There's never a slow news week in Jackson, Miss., and last week was no exception. Here are the local stories JFP reporters brought you in case you missed them:
- Sen. Hob Bryan, D-Amory, had one more trick up his sleeve on Thursday, when he introduced a motion to recommit the new education funding proposal to committee killing it, which all the Democrats and eight Republicans supported.
- Senators passed House Bill 957 out of the Senate Education Committee on Tuesday, Feb. 27, and Sen. Gray Tollison, R-Oxford, made minor adjustments to the House proposal, including changing how low-income students are defined.
- Police say five officer-involved shootings have occurred have occurred since Mayor Chokwe Antar Lumumba took office in July 2017. The Jackson Free Press counts seven in that timeframe as of March 1.
- Opening in 1987, the Sandifer House on Jefferson Street offered men and women living with the disease respite from the continuing stigma of being HIV-positive in the early years of the AIDS crisis.
- Corey Wiggins, the executive director of the Mississippi NAACP, called on lawmakers to work to restore voting rights for the more than 218,000 Mississippians who are disenfranchised, at a press conference at the Capitol this session.
- Ruth Jinkiri hosts classes in the autism resource center in the Eudora Welty Library for as many as 135 local families. The classes include 3-year-olds all the way up to 60-year-olds who are on the autism spectrum.
- Jackson Public Schools Board Vice President Ed Sivak and President Jeanne Hairston said they plan to have a new superintendent in place for the district by July 1, 2018.
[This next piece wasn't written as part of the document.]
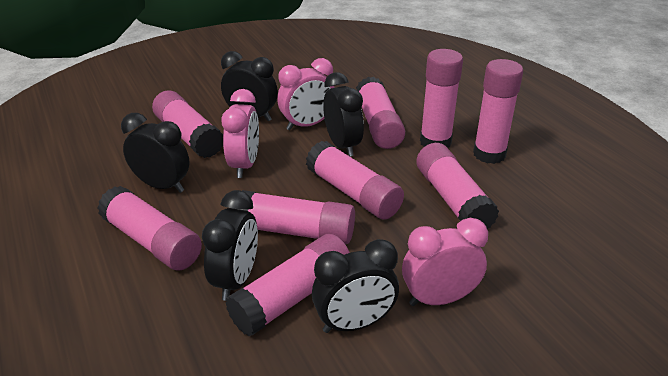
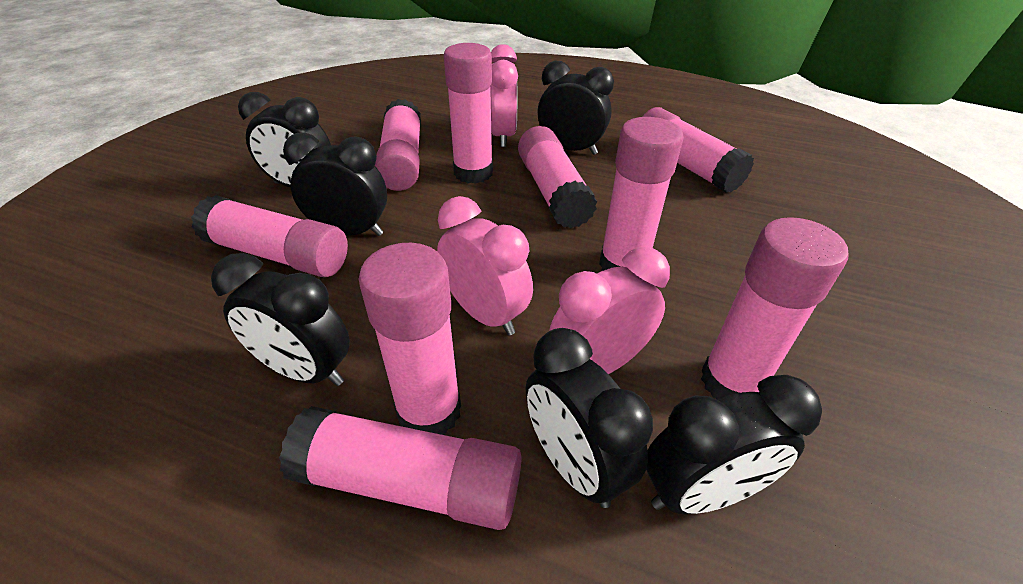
black clock: [121,113,190,193] [202,190,258,301] [221,51,278,121] [312,239,399,333] [323,72,364,157] = 5 -> [211,253,350,386] [238,92,331,187] [283,132,387,236] [526,328,653,508] [538,61,614,155] [646,375,822,514] = 6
- Mayor Chokwe Antar Lumumba signed a narrow executive order on Feb. 26 to stop Jackson Police Department from sending out mugshots of those involved in officer-involved shootings. He also said the City would no longer release mugshots of juveniles.
- The Jackson City Council convened at 6 p.m. on Feb. 27 for a regular council meeting to discuss an open-container ordinance, bike shares in Jackson and to present author Angie Thomas with a key to the city.
- Proponents of the "One Lake" project along the Pearl River through Jackson got a financial boost when the Mississippi House of Representatives passed a nearly $100-million bond and loan measure by a three-vote margin on Thursday.